Discussion
We developed a population pharmacokinetic model to describe the pharmacokinetics of esomeprazole in pregnant women with preeclampsia. To our knowledge, this is the first population pharmacokinetic model describing esomeprazole pharmacokinetics during pregnancy. We found that clearance was 42.2% (14.9% – 61.6%) lower in pregnant women with preterm preeclampsia after a single dose of esomeprazole compared to non-pregnant individuals. In non-pregnant individuals, clearance was 54.9% (48.2% – 63.5%) lower in extensive metabolizers and bioavailability was 33% (10.0% – 52.0%) higher after repeated dosing compared with single dose.
Increases in concentration of hormones such as oestrogen and progesterone during pregnancy could downregulate CYP2C19.6,21 The lower clearance in the pregnant patients is likely to be due to this downregulation of CYP2C19. Previous studies reported that CYP3A4 is upregulated during pregnancy,21,22 and since CYP3A4 is abundantly present in the gut one would expect a lower bioavailability. We did not find this effect in our model.
The lower clearance in extensive metabolizers in non-pregnant individuals with repeated esomeprazole dosing is likely to be due to auto-inhibition of CYP2C19 while the higher bioavailability could be because of a decreased first-pass effect associated with CYP2C19 auto-inhibition.2,5 Moreover, it has previously been reported for omeprazole that a decrease in intragastric acidity with repeated doses could lower its degradation in the stomach, improving its absorption.23 Hence, with repeated administration of esomeprazole, there could be improved bioavailability due to increase in pH and lower degradation in the stomach.
Esomeprazole disposition has mostly been described in literature with one-compartment kinetics for oral data and two-compartment kinetics for IV data.24,25 Two-compartment disposition showed better fit in our model, similar to a model by Standing et al .26 We estimated a typical clearance which was more than three times higher in extensive metabolizers compared to poor metabolizers This finding is consistent with previous reports that poor metabolizers have up to three times higher exposure than extensive metabolizers.3,4 Our estimate of clearance in poor metabolizers agrees with models by Nagase et al .24 and Standing et al .26The typical central apparent volume of distribution of 14.9 L in our study is similar to that found in healthy individuals (~16 L).24,27 High variability in speed of absorption was observed in our model, likely due to differences in gastric acidity between-individuals and occasions.24
Our study shows that esomeprazole clearance is lower during pregnancy which is probably due to CYP2C19 downregulation. This has several implications: first, metabolism during pregnancy may be more dependent on CYP3A4, which could mean there is less need for CYP2C19 genotyping during pregnancy, which has previously been suggested for proton pump inhibitors due to genotype-dependent variations in exposure and therapeutic/adverse outcomes.28 This could also mean less drug-drug interactions that involve CYP2C19. Second, the nonlinearity in esomeprazole pharmacokinetics with repeated dosing and with dose increases would be expected to be less in pregnancy. Specifically, the increase in exposure with repeated dosing, which is due to CYP2C19 autoinhibition, would not be expected to be as high as in non-pregnant.

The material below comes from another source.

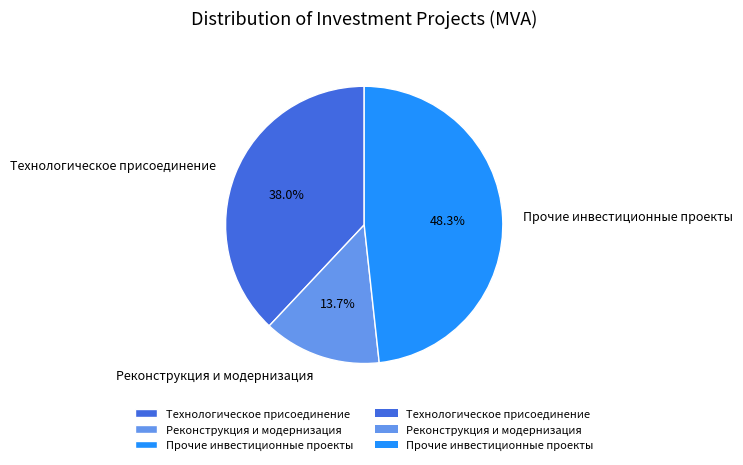

Count the number of slices in the pie.

3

Esomeprazole exposure increases more than dose-dependently with dose increases above 20 mg, due to saturation of CYP2C19-based clearance and first pass effect.5,29 We don’t expect as high of a nonlinear increase in exposure during pregnancy since metabolism could be CYP3A4-dependent, which is generally considered linear.5,24,29
It was a limitation in our study that we couldn’t isolate the actual effect of pregnancy and repeated dosing because there were other factors that were different between the studies, such as mealtimes and formulation, which could affect the absorption of esomeprazole. However, we believe that with the available data, our model can adequately describe changes during pregnancy and repeated dosing. Only single dose data was available for pregnant patients and effect of repeated dosing during pregnancy could not be investigated. Nevertheless, esomeprazole metabolism seems to be less dependent on CYP2C19 during pregnancy, and we expect pregnant patients to have similar exposure after repeated doses as after single dose.
We used the first oral esomeprazole data from pregnant patients generated by the PIE trial to describe esomeprazole pharmacokinetics in pregnancy. PIE had found similar esomeprazole exposure in pregnant women to non-pregnant. In our model, we identified a lower clearance in pregnant women, but no significant change in bioavailability. Richer data from pregnant patients including healthy, non-pregnant controls and with CYP2C19 genotyping are needed to further investigate this. PIE reported no clinical benefit of esomeprazole for preeclampsia. Preclinical studies are needed to identify the pharmacodynamic target for preeclampsia and how esomeprazole acts on this target. Further clinical trials are also needed to investigate whether the preclinical efficacy can translate into human efficacy and our model can help to inform the design of these studies as well as to establish the pharmacokinetic metric that relates with pharmacodynamic markers for preeclampsia.